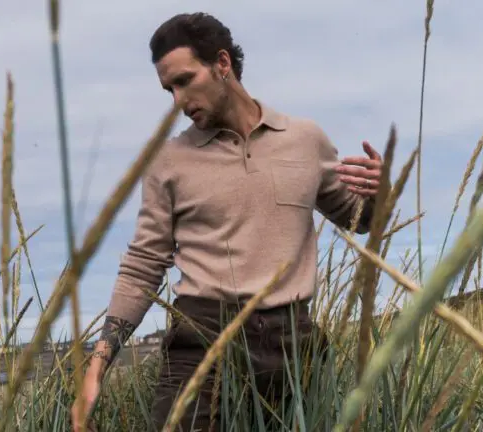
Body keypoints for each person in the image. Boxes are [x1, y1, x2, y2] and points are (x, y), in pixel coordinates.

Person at [72, 12, 385, 431]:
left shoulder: (305, 140)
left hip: (292, 347)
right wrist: (97, 366)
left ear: (222, 64)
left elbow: (358, 221)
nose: (179, 101)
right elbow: (143, 265)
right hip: (200, 345)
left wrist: (380, 194)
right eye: (169, 89)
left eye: (185, 81)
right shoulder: (168, 161)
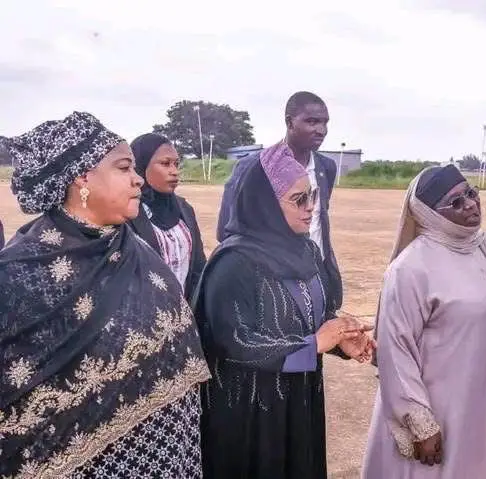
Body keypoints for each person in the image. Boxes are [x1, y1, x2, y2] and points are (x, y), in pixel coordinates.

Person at [0, 112, 210, 478]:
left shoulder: (134, 248)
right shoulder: (20, 272)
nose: (137, 179)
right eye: (124, 168)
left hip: (165, 453)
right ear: (82, 177)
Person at [193, 140, 374, 478]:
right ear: (263, 203)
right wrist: (313, 345)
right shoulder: (233, 263)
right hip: (252, 416)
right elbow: (233, 342)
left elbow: (311, 318)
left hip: (299, 401)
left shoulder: (306, 251)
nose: (311, 207)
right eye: (298, 199)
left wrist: (339, 340)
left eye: (313, 196)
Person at [362, 164, 486, 479]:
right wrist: (419, 422)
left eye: (471, 193)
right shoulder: (411, 268)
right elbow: (395, 350)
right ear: (429, 214)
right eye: (456, 202)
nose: (470, 204)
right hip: (446, 409)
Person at [216, 91, 342, 306]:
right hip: (270, 277)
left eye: (324, 122)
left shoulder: (326, 168)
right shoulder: (254, 167)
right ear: (289, 122)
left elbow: (318, 220)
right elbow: (227, 230)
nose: (321, 130)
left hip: (314, 271)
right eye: (312, 122)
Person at [128, 132, 206, 300]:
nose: (174, 171)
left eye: (176, 164)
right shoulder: (126, 212)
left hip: (185, 311)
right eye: (165, 163)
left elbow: (198, 267)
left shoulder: (184, 209)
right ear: (140, 166)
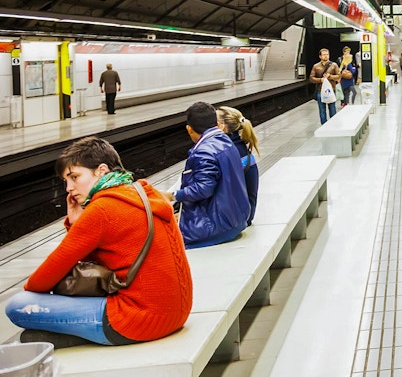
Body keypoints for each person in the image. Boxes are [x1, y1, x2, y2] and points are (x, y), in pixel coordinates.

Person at [5, 137, 192, 348]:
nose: (69, 188)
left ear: (101, 170)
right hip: (177, 312)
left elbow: (41, 280)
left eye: (75, 177)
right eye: (66, 181)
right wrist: (76, 223)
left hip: (141, 319)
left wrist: (34, 292)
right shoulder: (143, 192)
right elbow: (95, 258)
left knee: (18, 305)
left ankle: (85, 333)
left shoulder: (102, 209)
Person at [166, 102, 249, 248]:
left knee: (159, 239)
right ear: (216, 124)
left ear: (189, 129)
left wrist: (172, 196)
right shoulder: (227, 142)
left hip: (214, 229)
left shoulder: (203, 152)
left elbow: (203, 189)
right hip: (236, 220)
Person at [217, 106, 259, 227]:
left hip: (238, 220)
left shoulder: (230, 153)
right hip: (246, 214)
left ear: (222, 127)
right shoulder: (240, 149)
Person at [309, 48, 341, 124]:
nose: (326, 56)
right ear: (320, 56)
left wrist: (330, 76)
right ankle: (324, 125)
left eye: (327, 54)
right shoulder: (316, 66)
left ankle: (333, 124)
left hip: (331, 90)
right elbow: (311, 78)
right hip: (320, 90)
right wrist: (320, 80)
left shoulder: (333, 65)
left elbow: (339, 76)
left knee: (332, 108)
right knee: (322, 109)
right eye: (324, 55)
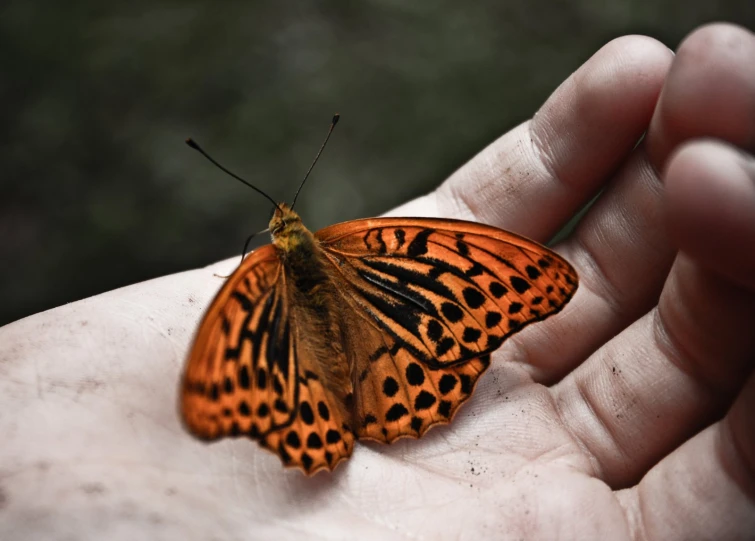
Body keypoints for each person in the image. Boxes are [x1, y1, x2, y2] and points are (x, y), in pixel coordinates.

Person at [1, 22, 753, 540]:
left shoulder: (251, 281)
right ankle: (375, 402)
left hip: (327, 376)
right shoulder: (372, 250)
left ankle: (322, 415)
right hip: (404, 365)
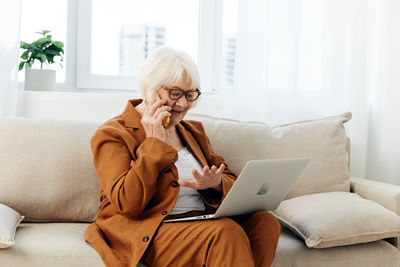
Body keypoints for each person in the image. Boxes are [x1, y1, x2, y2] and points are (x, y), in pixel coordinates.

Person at [84, 46, 282, 267]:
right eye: (175, 93)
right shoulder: (112, 133)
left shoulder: (191, 132)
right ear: (151, 89)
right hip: (147, 228)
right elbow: (127, 203)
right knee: (225, 232)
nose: (183, 104)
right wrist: (153, 144)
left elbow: (228, 177)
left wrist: (214, 185)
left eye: (190, 94)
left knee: (265, 223)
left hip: (198, 220)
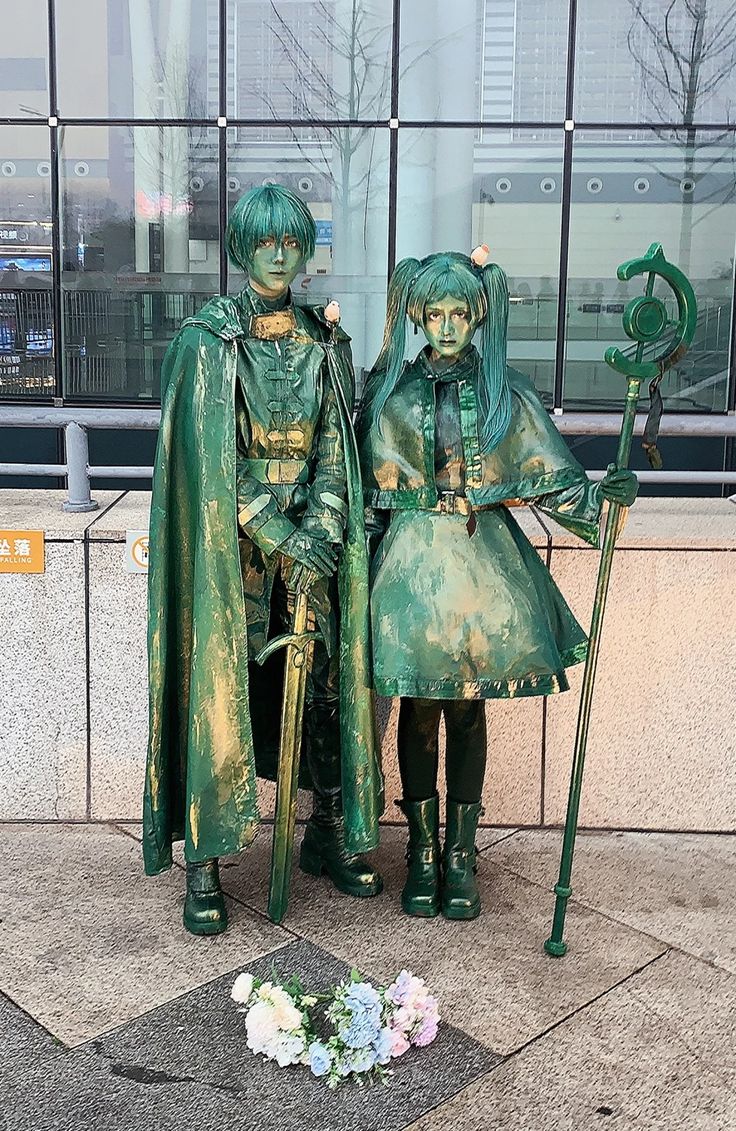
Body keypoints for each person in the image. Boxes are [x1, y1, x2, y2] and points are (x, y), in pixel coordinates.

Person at [357, 250, 637, 921]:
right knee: (421, 704)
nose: (447, 325)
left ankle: (462, 853)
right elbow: (361, 487)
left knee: (469, 705)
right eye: (436, 313)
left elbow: (554, 477)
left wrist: (603, 502)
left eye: (460, 313)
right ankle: (423, 852)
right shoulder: (389, 391)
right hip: (411, 568)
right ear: (418, 316)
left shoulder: (505, 392)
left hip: (484, 565)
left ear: (477, 315)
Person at [144, 184, 383, 935]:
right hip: (233, 551)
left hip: (315, 541)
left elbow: (337, 449)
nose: (278, 253)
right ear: (243, 247)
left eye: (291, 240)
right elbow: (209, 457)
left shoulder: (325, 341)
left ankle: (326, 832)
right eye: (264, 240)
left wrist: (322, 526)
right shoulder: (207, 340)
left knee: (324, 688)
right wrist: (278, 532)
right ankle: (207, 860)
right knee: (222, 689)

_ _ _ _ _

## Task item
When you reach the line in the material above that holds "right shoulder: (411, 268)", begin reproducing lines exactly, and stop after the line that holds "right elbow: (227, 230)".

## Your response
right shoulder: (411, 268)
right elbow: (395, 350)
right ear: (429, 214)
right eye: (456, 202)
nose: (470, 204)
right hip: (446, 409)
Person at [216, 91, 342, 306]:
right hip: (270, 277)
left eye: (324, 122)
left shoulder: (326, 168)
right shoulder: (254, 167)
right ear: (289, 122)
left elbow: (318, 220)
right elbow: (227, 230)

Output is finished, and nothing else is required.